Material provided

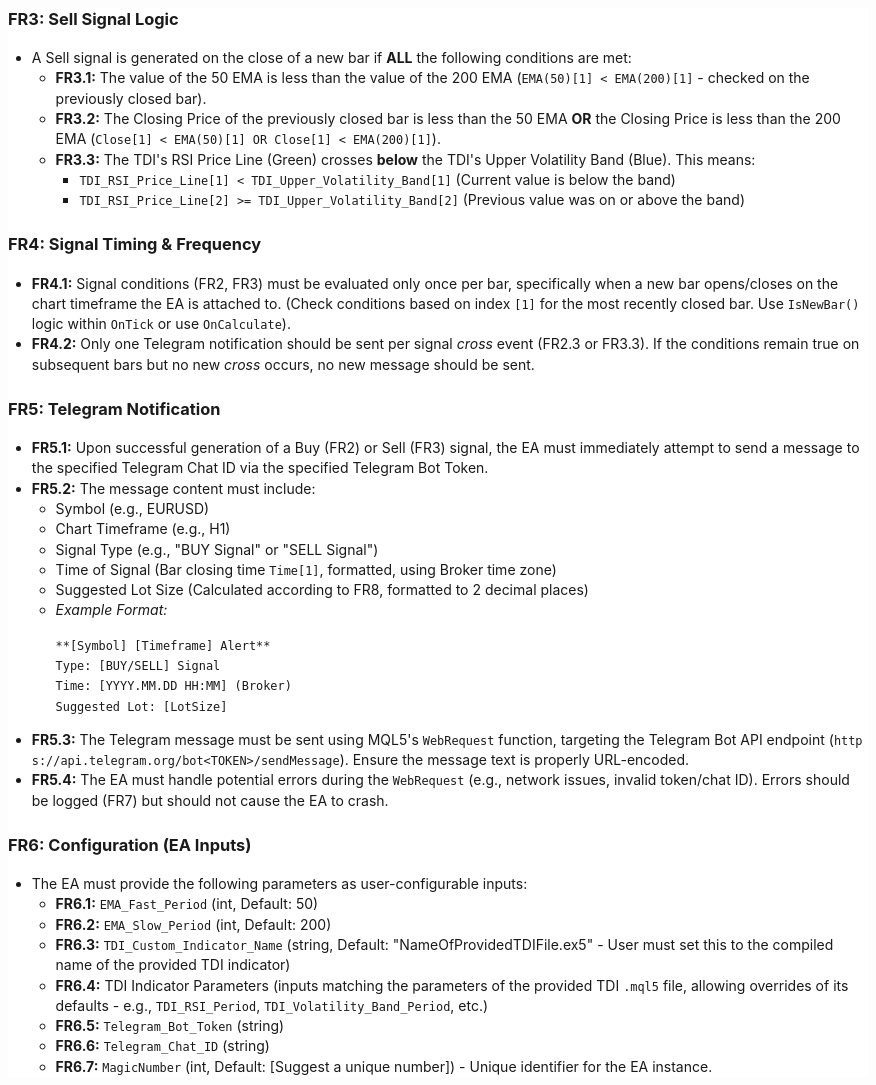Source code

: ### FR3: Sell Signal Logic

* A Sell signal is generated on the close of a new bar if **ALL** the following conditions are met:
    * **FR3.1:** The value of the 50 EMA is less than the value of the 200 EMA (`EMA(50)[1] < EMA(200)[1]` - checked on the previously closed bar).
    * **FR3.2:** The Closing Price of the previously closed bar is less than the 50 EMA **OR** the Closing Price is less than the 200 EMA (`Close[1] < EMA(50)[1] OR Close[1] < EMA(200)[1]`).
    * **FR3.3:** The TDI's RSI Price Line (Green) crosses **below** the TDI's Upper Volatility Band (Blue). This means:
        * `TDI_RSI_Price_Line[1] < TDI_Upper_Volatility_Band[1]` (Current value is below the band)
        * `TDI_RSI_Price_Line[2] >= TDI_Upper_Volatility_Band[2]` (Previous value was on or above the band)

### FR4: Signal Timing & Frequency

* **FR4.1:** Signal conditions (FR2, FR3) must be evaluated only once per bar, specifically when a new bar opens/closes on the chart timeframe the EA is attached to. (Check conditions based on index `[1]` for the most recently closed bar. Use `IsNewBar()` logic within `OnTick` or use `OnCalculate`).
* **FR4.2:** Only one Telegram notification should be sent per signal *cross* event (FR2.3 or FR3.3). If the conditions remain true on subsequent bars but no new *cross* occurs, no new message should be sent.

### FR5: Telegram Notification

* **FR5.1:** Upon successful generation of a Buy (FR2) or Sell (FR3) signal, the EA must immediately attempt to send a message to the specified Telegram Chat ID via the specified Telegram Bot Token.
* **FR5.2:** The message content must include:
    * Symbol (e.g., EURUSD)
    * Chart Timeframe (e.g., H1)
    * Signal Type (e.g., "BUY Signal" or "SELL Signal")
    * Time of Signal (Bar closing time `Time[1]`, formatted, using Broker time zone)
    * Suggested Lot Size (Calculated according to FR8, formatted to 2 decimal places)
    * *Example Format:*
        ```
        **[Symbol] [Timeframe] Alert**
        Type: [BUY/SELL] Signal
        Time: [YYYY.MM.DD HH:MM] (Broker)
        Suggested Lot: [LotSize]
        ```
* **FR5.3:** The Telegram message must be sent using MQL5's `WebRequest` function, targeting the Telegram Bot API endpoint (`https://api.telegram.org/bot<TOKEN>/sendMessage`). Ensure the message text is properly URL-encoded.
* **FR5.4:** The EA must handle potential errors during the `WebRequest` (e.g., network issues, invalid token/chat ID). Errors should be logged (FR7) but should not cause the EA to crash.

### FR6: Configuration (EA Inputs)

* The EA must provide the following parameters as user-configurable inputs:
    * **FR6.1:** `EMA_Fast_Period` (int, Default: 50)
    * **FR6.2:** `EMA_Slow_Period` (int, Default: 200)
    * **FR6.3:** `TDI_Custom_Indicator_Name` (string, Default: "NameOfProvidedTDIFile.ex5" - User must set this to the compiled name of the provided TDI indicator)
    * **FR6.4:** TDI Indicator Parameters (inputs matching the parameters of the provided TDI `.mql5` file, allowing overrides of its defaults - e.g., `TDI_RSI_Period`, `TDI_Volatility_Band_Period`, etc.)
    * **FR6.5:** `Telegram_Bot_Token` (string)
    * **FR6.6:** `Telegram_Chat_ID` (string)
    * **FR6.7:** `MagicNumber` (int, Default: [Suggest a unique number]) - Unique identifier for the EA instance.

Work request
Go through the material above line by line and state how many lines contain "should". Give only the number.

Result below
2